U.S. Secretary of State Antony Blinken is in Kyiv on an unannounced two-day visit, his fourth to Ukraine since Russia invaded the country in February 2022.
Blinken is expected to meet with Ukrainian Foreign Minister Dmytro Kuleba, Prime Minister Denys Shmyhal and President Volodymyr Zelenskyy to hear their assessment of their needs for the ongoing counteroffensive against Russia and the coming winter.
“We’ve seen good progress on the counteroffensive (inaudible). We want to make sure that Ukraine has what it needs not only to succeed in the counteroffensive but has what it needs for the long term to make sure that it has a strong deterrent, strong defense capacity so that, in the future, aggressions like this don’t happen again,” Blinken said ahead of his talks Wednesday.
Blinken is likely to announce a new package of U.S. assistance worth more than $1 billion, a senior State Department official told reporters on the trip.
Several hours before his arrival, Russia carried out airstrikes on Kyiv and the southern region of Odesa.
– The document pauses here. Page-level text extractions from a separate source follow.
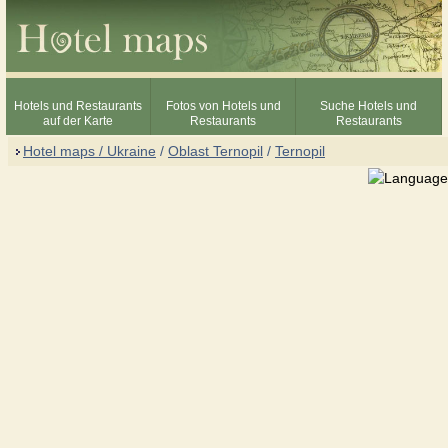
Hotels und Restaurants
Fotos von Hotels und
Suche Hotels und
auf der Karte
Restaurants
Restaurants
Hotel maps / Ukraine
/
Oblast Ternopil
/
Ternopil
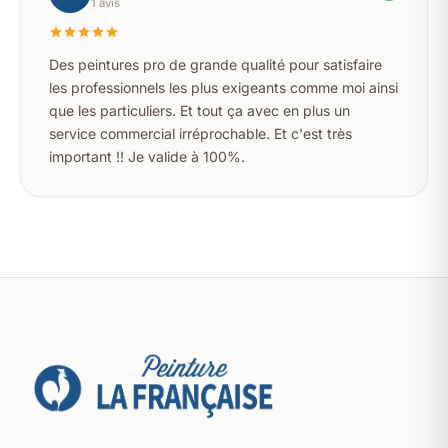
1 avis
Des peintures pro de grande qualité pour satisfaire
les professionnels les plus exigeants comme moi ainsi
que les particuliers. Et tout ça avec en plus un
service commercial irréprochable. Et c'est très
important !! Je valide à 100%.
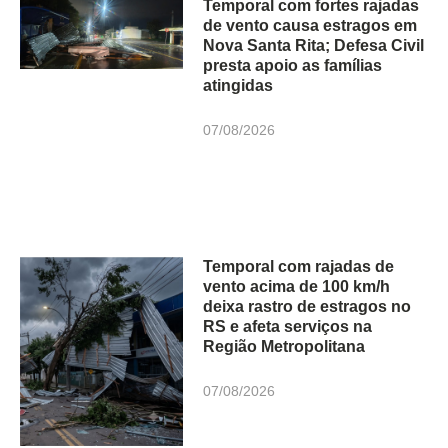
Temporal com fortes rajadas
de vento causa estragos em
Nova Santa Rita; Defesa Civil
presta apoio as famílias
atingidas
07/08/2026
Temporal com rajadas de
vento acima de 100 km/h
deixa rastro de estragos no
RS e afeta serviços na
Região Metropolitana
07/08/2026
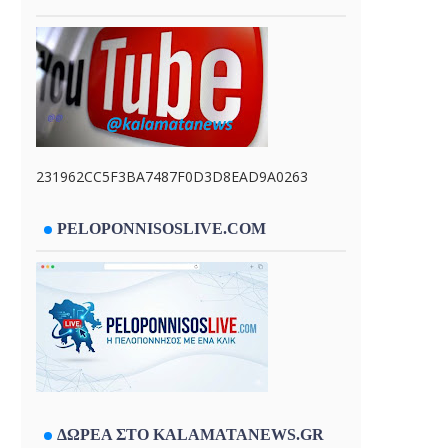
231962CC5F3BA7487F0D3D8EAD9A0263
PELOPONNISOSLIVE.COM
ΔΩΡΕΑ ΣΤΟ KALAMATANEWS.GR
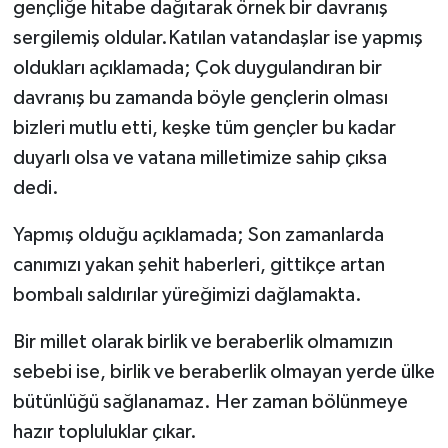
gençliğe hitabe dağıtarak örnek bir davranış
sergilemiş oldular.Katılan vatandaşlar ise yapmış
oldukları açıklamada; Çok duygulandıran bir
davranış bu zamanda böyle gençlerin olması
bizleri mutlu etti, keşke tüm gençler bu kadar
duyarlı olsa ve vatana milletimize sahip çıksa
dedi.
Yapmış olduğu açıklamada; Son zamanlarda
canımızı yakan şehit haberleri, gittikçe artan
bombalı saldırılar yüreğimizi dağlamakta.
Bir millet olarak birlik ve beraberlik olmamızın
sebebi ise, birlik ve beraberlik olmayan yerde ülke
bütünlüğü sağlanamaz. Her zaman bölünmeye
hazır topluluklar çıkar.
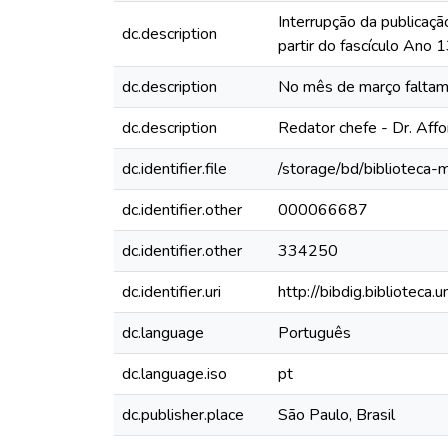
Interrupção da publicaçã
dc.description
partir do fascículo Ano
dc.description
No mês de março falta
dc.description
Redator chefe - Dr. Aff
dc.identifier.file
/storage/bd/biblioteca
dc.identifier.other
000066687
dc.identifier.other
334250
dc.identifier.uri
http://bibdig.biblioteca
dc.language
Português
dc.language.iso
pt
dc.publisher.place
São Paulo, Brasil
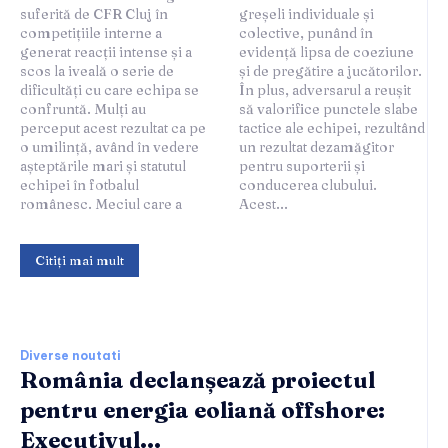
suferită de CFR Cluj în
greșeli individuale și
competițiile interne a
colective, punând în
generat reacții intense și a
evidență lipsa de coeziune
scos la iveală o serie de
și de pregătire a jucătorilor.
dificultăți cu care echipa se
În plus, adversarul a reușit
confruntă. Mulți au
să valorifice punctele slabe
perceput acest rezultat ca pe
tactice ale echipei, rezultând
o umilință, având în vedere
un rezultat dezamăgitor
așteptările mari și statutul
pentru suporterii și
echipei în fotbalul
conducerea clubului.
românesc. Meciul care a
Acest...
Citiți mai mult
Diverse noutati
România declanșează proiectul
pentru energia eoliană offshore:
Executivul...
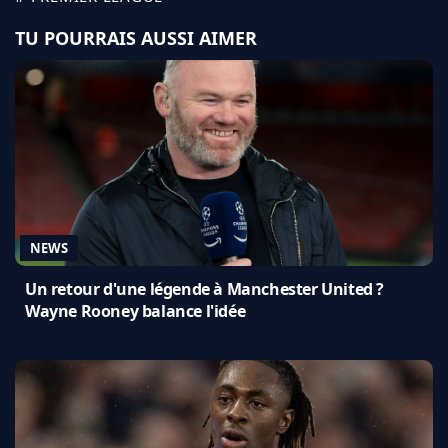
TU POURRAIS AUSSI AIMER
NEWS
Un retour d'une légende à Manchester United ?
Wayne Rooney balance l'idée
No casualties were reported in the capital city, but Ukrainian officials say a civilian was killed and port infrastructure damaged in the south.
The State Department says Blinken intends to demonstrate ironclad U.S. support for Ukraine, and to coordinate with leaders there ahead of the United Nations General Assembly in New York next week, where Washington will lead the push for continued support for Kyiv.
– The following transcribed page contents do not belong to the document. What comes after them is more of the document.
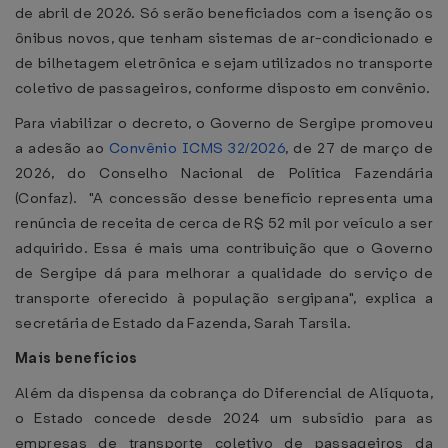
de abril de 2026. Só serão beneficiados com a isenção os
ônibus novos, que tenham sistemas de ar-condicionado e
de bilhetagem eletrônica e sejam utilizados no transporte
coletivo de passageiros, conforme disposto em convênio.
Para viabilizar o decreto, o Governo de Sergipe promoveu
a adesão ao
Convênio ICMS 32/2026
, de 27 de março de
2026, do Conselho Nacional de Política Fazendária
(Confaz). "A concessão desse benefício representa uma
renúncia de receita de cerca de R$ 52 mil por veículo a ser
adquirido. Essa é mais uma contribuição que o Governo
de Sergipe dá para melhorar a qualidade do serviço de
transporte oferecido à população sergipana", explica a
secretária de Estado da Fazenda, Sarah Tarsila.
Mais benefícios
Além da dispensa da cobrança do Diferencial de Alíquota,
o Estado concede desde 2024 um subsídio para as
empresas de transporte coletivo de passageiros da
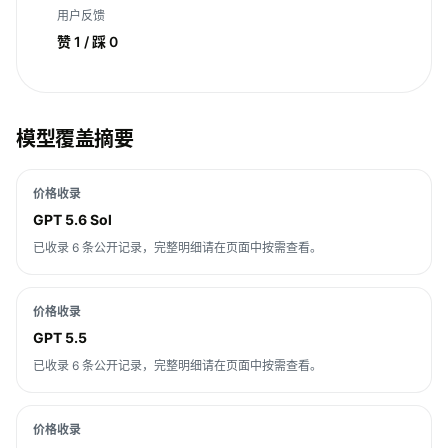
用户反馈
赞 1 / 踩 0
模型覆盖摘要
价格收录
GPT 5.6 Sol
已收录 6 条公开记录，完整明细请在页面中按需查看。
价格收录
GPT 5.5
已收录 6 条公开记录，完整明细请在页面中按需查看。
价格收录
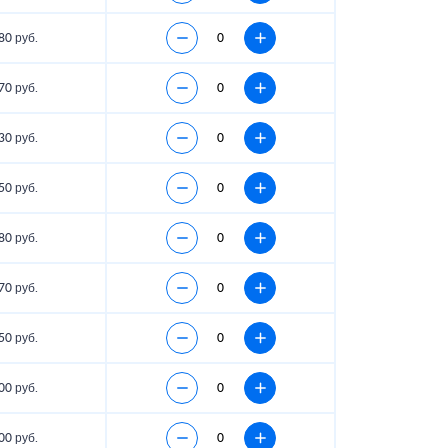
80 руб.
70 руб.
30 руб.
50 руб.
80 руб.
70 руб.
50 руб.
00 руб.
00 руб.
President Zelenskyy tweeted that he has been meeting with his top staff to make plans for winter, and in his words, “anything the terrorist Russian state might do.”
Russia has accused the United States of prolonging the war by supporting Ukraine, amid reports that Moscow faces a serious shortage of weapons and ammunition.
A senior State Department official traveling with Blinken was asked by reporters about Russian President Vladimir Putin’s reported plans to meet with North Korean leader Kim Jong Un in the coming days in Vladivostok to ask for weapons and ammunition.
The official told reporters: “It speaks to Russian desperation that they have to go scrounging for stuff in Pyongyang, you know, and that Putin has to fly half all the way across his country to meet another autocrat.”
The State Department official compared that with the coalition that supports Ukraine, at some 50 countries around the world.